November 19, 2024
NESCOE Defends Role in Identifying Public Policy Tx Needs
NESCOE said that only states should have the ability to identify public policy-driven transmission needs for evaluation by ISO-NE.

By Michael Kuser

State officials in New England said last week that only they should have the ability to identify public policy-driven transmission needs for evaluation by ISO-NE.

“The plain language of [ISO-NE’s Tariff] designates NESCOE as the entity that identifies whether there are state or federal public policies driving transmission needs and, in turn, whether a public policy transmission study should be commenced to evaluate potential solutions,” the New England States Committee on Electricity said in a June 1 rebuttal to the Conservation Law Foundation.

CLF Senior Attorney David Ismay asked ISO-NE on May 16 to conduct a study to determine public policy transmission needs despite NESCOE’s contention that there are currently no such needs. (See CLF to ISO-NE: Override States, Order Public Policy Tx Study.)

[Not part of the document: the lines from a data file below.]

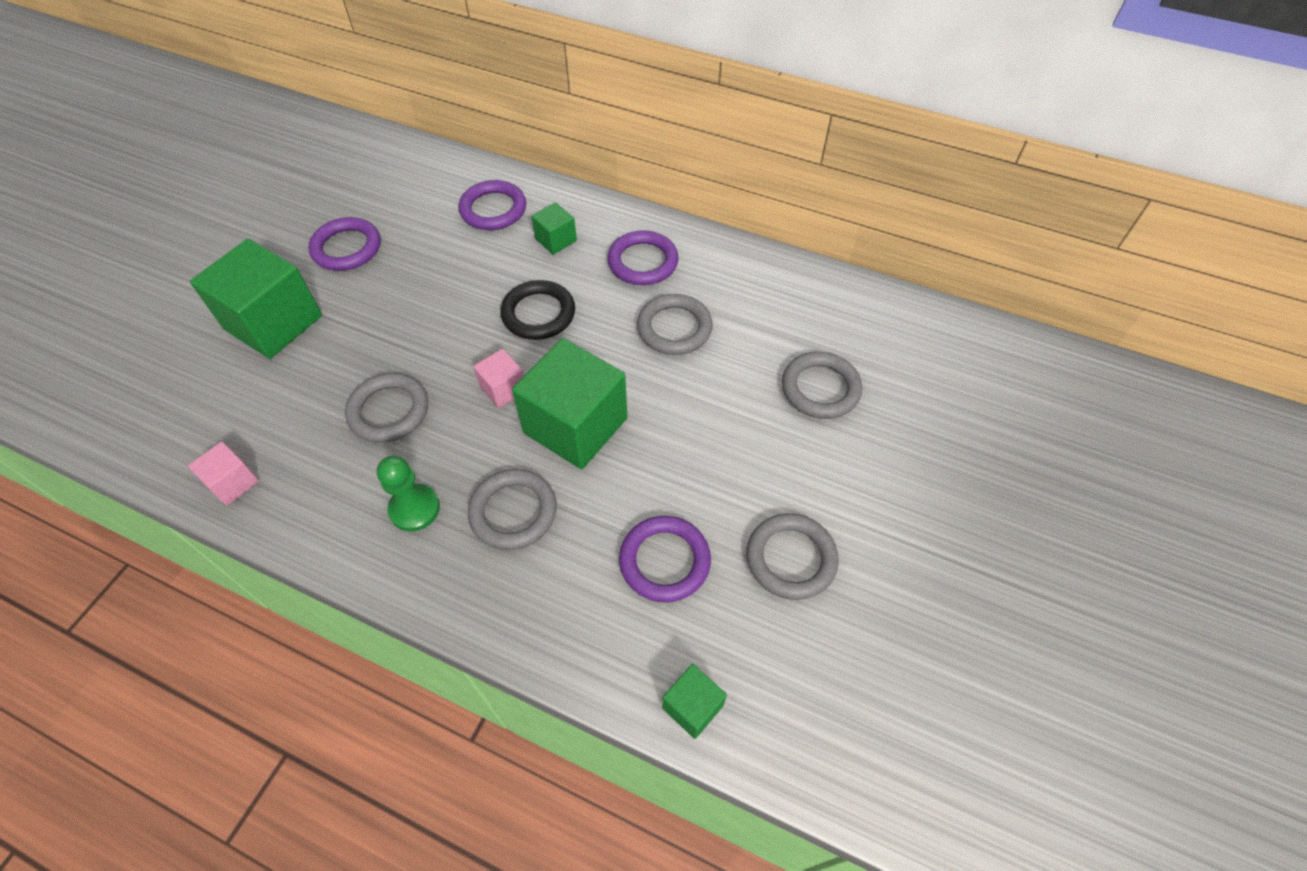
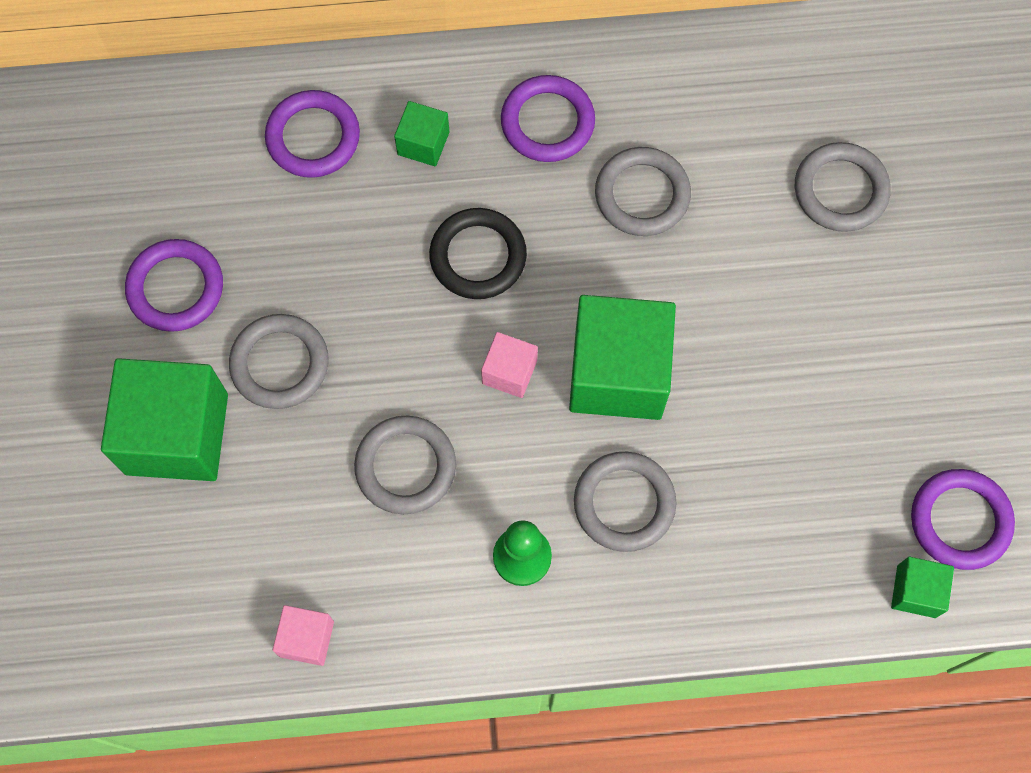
camera: 30 degrees left, 15 degrees up
purple ring [619,516,711,603] -> purple ring moved to [911,469,1015,570]
grey ring [746,513,839,600] -> grey ring moved to [229,314,329,409]

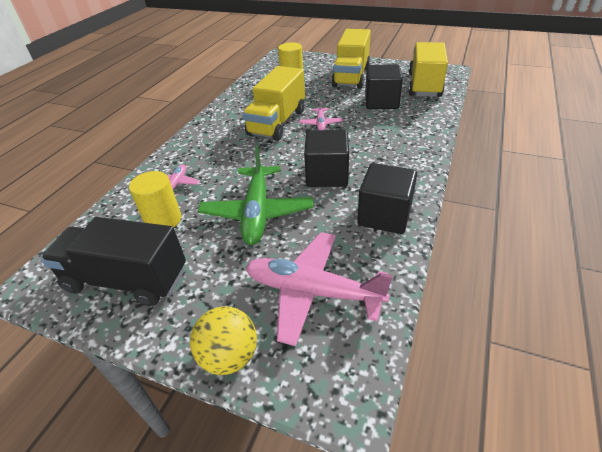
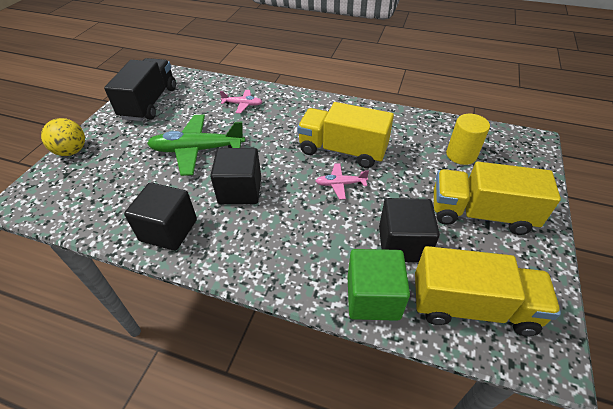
camera: 85 degrees right, 5 degrees up
yellow cylinder [129,171,181,228] -> none
pink plane [246,232,393,346] -> none
none -> green cube [347,249,410,321]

Ismay said a D.C. Circuit Court of Appeals ruling in April confirmed the responsibility of ISO-NE, “not the states, to evaluate transmission needs and potential solutions as part of its Regional System Plan process, regardless of whether those transmission needs arise from state public policy requirements or any other source” (Emera Maine v. FERC, No. 15-1139). (See Court Rebuffs New England TOs, Upholds FERC ROFR Order.)

Misreading of Order 1000

| Massachusetts Clean Energy Center

NESCOE responded that “CLF misunderstands the Order 1000 process … and has conflated the process for evaluating solutions to policy-driven transmission needs with the process of identifying if there are any needs in the first place. Emera imposes no requirements on ISO-NE to determine public policy requirements driving transmission needs and directed no changes to the [Open Access Transmission Tariff].

“CLF mistakenly claims that Emera requires ‘ISO-NE to make its own determination … regarding the existence of [public policy requirements] that are driving, or may drive, transmission needs relating to the New England transmission system.’”

NESCOE said that ISO-NE’s rules on the identification of policy needs have never been in controversy, were not before the court and that FERC itself had affirmed to the court NESCOE’s role in that process. “If anything … Emera affirms the process reflected in the current OATT whereby NESCOE must first identify a state policy driving a transmission need before ISO-NE begins expending consumer dollars on evaluating a need. As Emera plainly states, ‘ISO-NE has no role in setting public policy for the states.’”

The organization closed its response by bemoaning CLF’s request as “precisely the kind of after-the-fact market participant action that causes the states serious pause in using a FERC-jurisdictional tariff to achieve their clean energy requirements.”

ISO-NE Director of Transmission Planning Brent Oberlin had told the Interregional Planning Stakeholder Advisory Committee for New England, NYISO and PJM on May 19 that if the RTO decides to conduct a public policy transmission study, it will need to provide a scope to stakeholders by Sept. 1.